Are electric vehicles really better for the environment?

Electric vehicles (EVs) are becoming so popular that almost every major manufacturer is introducing electric vehicles to the market. In fact, some manufacturers, such as Subaru (via Reuters), Volvo (via Nasdaq), and others have committed to only electric vehicle lineups by 2030 or the mid-2030s.

canadianPhotographer56 / Shutterstock

As governments around the world search for ways to combat climate change, electric vehicles have emerged as an obvious method. Indeed, in August 2021, US President Joe Biden signed an executive order (via the White House) that made it a goal to migrate to “clean, zero-emissions vehicles for federal, state, local, and tribal government fleets, including United States Postal Service vehicles.”

With so much momentum behind moving the entire auto industry to electric vehicles, some are questioning whether electric vehicles are really better for the environment than traditional ones.

Are electric vehicles really more environmentally friendly?

buffalo / shutterstock

The short answer is yes. The long answer is still yes, but with some factors in mind.

It is indisputable that an electric vehicle, over its service life, produces fewer emissions than conventional gasoline cars. Unfortunately, there are two additional factors to consider: the vehicle’s manufacture and shipment.

Manufacturing electric vehicles is an expensive and energy-intensive process. In fact, a study by the MIT Energy Initiative showed that manufacturing a conventional car generates fewer emissions than producing the battery/fuel for an electric vehicle. As a result, every electric vehicle produced begins its life with an emissions deficit compared to a conventional vehicle. However, over the course of its life, the same electric car will produce much lower emissions, eventually allowing it to overcome its deficit and be better for the environment than a gasoline-powered car.

At the same time, efforts are being made to reduce the cost and environmental impact of electric vehicle production. For example, Nissan is pioneering technologies that will allow it to recycle up to 98% of the rare earth elements in an electric vehicle’s electric motor, instead of the 50% allowed by current methods.

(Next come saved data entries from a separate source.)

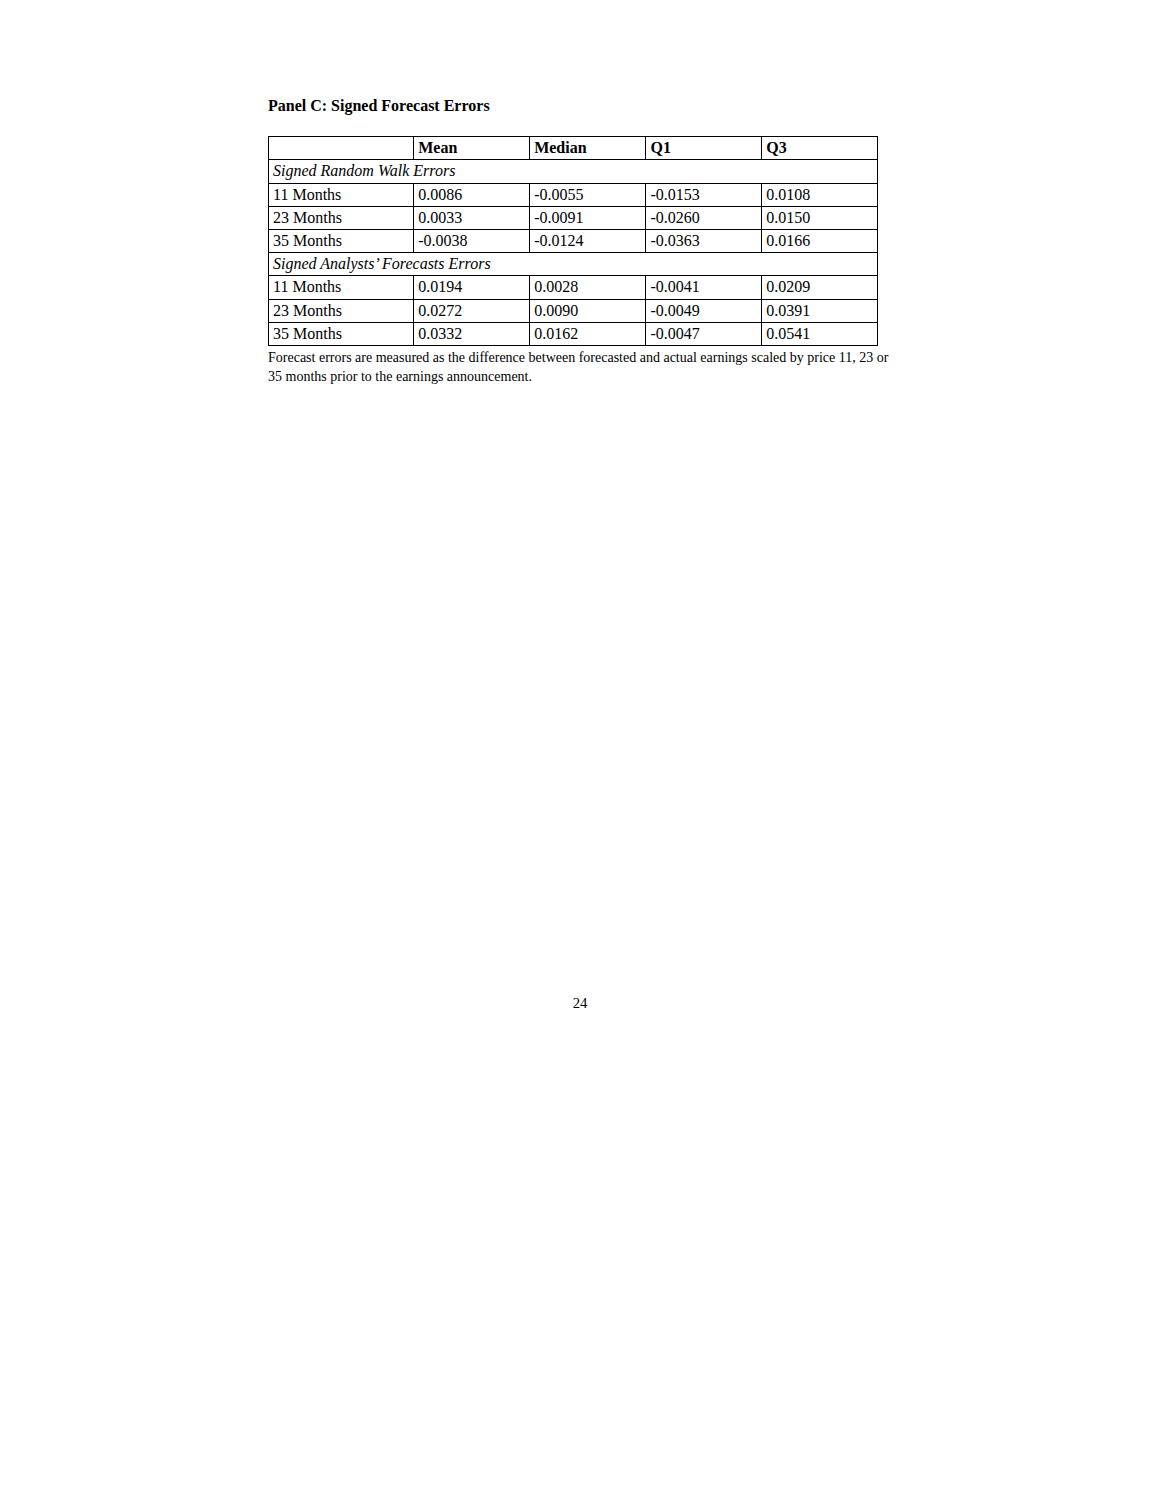Panel C: Signed Forecast Errors
| | Mean | Median | Q1 | Q3 |
| --- | --- | --- | --- | --- |
| Signed Random Walk Errors |
| 11 Months | 0.0086 | -0.0055 | -0.0153 | 0.0108 |
| 23 Months | 0.0033 | -0.0091 | -0.0260 | 0.0150 |
| 35 Months | -0.0038 | -0.0124 | -0.0363 | 0.0166 |
| Signed Analysts’ Forecasts Errors |
| 11 Months | 0.0194 | 0.0028 | -0.0041 | 0.0209 |
| 23 Months | 0.0272 | 0.0090 | -0.0049 | 0.0391 |
| 35 Months | 0.0332 | 0.0162 | -0.0047 | 0.0541 |
Forecast errors are measured as the difference between forecasted and actual earnings scaled by price 11, 23 or 35 months prior to the earnings announcement.
24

The second major factor when considering the environmental impact of an electric vehicle is the power grid it’s charging. Different countries operate their electrical grid through different means. The same can be said for individual states within the United States. Some jurisdictions use cleaner energy than others, which means that the impact of an electric vehicle on the environment is largely related to the quality of the power grid it’s charging.

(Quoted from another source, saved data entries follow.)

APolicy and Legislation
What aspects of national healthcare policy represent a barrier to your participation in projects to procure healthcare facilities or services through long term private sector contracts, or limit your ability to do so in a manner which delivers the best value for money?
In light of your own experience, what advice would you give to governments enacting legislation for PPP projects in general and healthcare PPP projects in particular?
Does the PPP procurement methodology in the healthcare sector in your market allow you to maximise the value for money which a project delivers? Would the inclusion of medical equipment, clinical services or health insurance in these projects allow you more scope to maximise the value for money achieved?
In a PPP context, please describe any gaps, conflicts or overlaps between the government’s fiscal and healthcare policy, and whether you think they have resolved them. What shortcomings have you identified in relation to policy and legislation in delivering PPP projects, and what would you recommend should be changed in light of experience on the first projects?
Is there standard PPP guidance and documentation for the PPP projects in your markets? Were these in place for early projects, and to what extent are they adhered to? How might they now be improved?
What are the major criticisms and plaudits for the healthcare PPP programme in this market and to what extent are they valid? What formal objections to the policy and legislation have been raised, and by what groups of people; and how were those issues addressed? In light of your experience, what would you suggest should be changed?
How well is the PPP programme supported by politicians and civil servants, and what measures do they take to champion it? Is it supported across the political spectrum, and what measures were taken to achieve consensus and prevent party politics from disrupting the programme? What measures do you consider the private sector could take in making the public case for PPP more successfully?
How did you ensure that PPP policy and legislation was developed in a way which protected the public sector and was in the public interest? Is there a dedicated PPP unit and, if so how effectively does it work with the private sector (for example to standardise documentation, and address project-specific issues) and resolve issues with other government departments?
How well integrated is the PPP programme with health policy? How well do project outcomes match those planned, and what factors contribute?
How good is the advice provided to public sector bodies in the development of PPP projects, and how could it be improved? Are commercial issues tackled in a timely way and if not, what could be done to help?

“If we’re going to take a look at the current situation, in some countries electric cars are even better with the current grid,” Sergey Baltsev, senior researcher at the MIT Energy Initiative told CNBC.

Needless to say, as power grids transition to cleaner forms of energy, the overall effect will be to reduce the carbon emissions of all electric vehicles that use that power grid.

Again, there is no denying that electric vehicles are indeed better for the environment than conventional vehicles. At the same time, their true ecological potential has not been reached.